What I’m not crazy about is his ability to hit for average. His swing path can get long, largely thanks to that deep, high hand load that allows him to hit for power. Occasionally, that can lead him into bad habits, as he’ll sometimes develop a little hitch as he moves his hands into position--the swing works much better when it’s smooth and he takes a more direct path to the ball. Otherwise, he can still use some help with his pitch recognition, but that’s true of many young hitters, even good ones. Because of these things, Conforto will strike out. I don’t think he’ll strike out 200 times, but he’s not going to be a high contact hitter in the long haul, either. I think he’ll typically hit .230-.270, though with the aforementioned secondary skills.

And then there’s defense. Conforto’s not good at it and probably never will be. I like his instincts out there--sometimes he will make some outstanding catches, catches a player with his foot speed should never be able to make--but a lack of range really hurts him. Unfortunately Conforto is no better than a fringe-average runner, and that might be a generous assessment. That limits his usefulness on the bases, and it prevents him from chasing flyballs into the gaps. And while his lack of speed won’t preclude him from right field, a lack of arm strength will. His arm is below average for me, suitable for left but nowhere else. I think he’d also be fine at first base, but at either position, there will be pressure on his bat to produce.

As for intangibles, I haven’t heard a bad word about him. He seems to be a hard worker with a knack for producing in big spots.

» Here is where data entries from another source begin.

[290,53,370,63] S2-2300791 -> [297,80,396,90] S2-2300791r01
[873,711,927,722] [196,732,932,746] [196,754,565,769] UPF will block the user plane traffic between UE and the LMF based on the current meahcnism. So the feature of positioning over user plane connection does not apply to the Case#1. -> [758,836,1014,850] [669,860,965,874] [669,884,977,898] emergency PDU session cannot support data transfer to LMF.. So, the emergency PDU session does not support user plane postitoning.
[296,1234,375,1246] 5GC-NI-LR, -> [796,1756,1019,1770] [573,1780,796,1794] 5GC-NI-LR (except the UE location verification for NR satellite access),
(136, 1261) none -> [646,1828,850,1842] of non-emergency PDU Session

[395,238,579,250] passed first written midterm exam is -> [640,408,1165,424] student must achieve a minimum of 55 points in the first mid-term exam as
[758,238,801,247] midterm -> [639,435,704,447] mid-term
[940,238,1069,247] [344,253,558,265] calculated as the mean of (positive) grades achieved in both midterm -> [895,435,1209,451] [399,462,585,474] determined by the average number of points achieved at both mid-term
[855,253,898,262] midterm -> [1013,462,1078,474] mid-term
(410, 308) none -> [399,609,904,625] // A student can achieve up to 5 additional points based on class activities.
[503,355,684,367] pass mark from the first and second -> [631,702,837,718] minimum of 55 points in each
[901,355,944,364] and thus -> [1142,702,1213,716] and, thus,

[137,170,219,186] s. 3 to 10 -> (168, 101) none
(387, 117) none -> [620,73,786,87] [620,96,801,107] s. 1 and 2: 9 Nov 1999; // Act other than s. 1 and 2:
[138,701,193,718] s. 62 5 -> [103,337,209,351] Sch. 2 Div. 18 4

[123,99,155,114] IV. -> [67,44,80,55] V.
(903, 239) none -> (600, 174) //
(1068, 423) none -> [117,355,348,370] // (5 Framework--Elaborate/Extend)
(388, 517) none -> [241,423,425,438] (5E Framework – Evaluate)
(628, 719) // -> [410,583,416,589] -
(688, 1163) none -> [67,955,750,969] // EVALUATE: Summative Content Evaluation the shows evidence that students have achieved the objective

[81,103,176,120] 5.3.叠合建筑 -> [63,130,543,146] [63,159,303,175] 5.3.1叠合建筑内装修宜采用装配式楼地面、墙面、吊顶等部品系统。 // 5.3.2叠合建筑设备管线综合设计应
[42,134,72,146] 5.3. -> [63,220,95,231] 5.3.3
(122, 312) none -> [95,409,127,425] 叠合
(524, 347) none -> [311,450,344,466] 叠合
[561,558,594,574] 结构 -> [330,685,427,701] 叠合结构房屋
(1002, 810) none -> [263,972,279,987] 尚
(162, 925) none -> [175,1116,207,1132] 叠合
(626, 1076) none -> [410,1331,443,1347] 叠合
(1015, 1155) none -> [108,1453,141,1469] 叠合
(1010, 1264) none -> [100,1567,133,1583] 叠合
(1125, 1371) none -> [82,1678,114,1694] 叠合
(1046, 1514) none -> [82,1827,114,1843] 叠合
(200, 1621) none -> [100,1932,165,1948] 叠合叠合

A mild positive.

So there you have it: power and patience but questionable contact skills and little defensive value. As far as a comparison goes, I heard someone mention a left-handed hitting Nick Swisher, and I think that sounds about right, although he won’t have the same skills on defense--remember, once upon a time Swisher played center. But Conforto will have similar power, patience, and contact ability.

As far as a timetable goes, Conforto could be up sometime in 2016 if everything breaks right. He may stall for a while as he adapts to superior pitching, but I do think he’s a good bet to at least make the majors. What he does there will depend on how well he makes contact. Nothing has ruined the careers of more good hitters than contact concerns. Conforto isn’t my favorite player in the draft, and there are about half a dozen players I’d have picked first, but the Mets clearly wanted a college bat, and I do think Conforto was the best of the bunch, especially with Kyle Schwarber already off the board.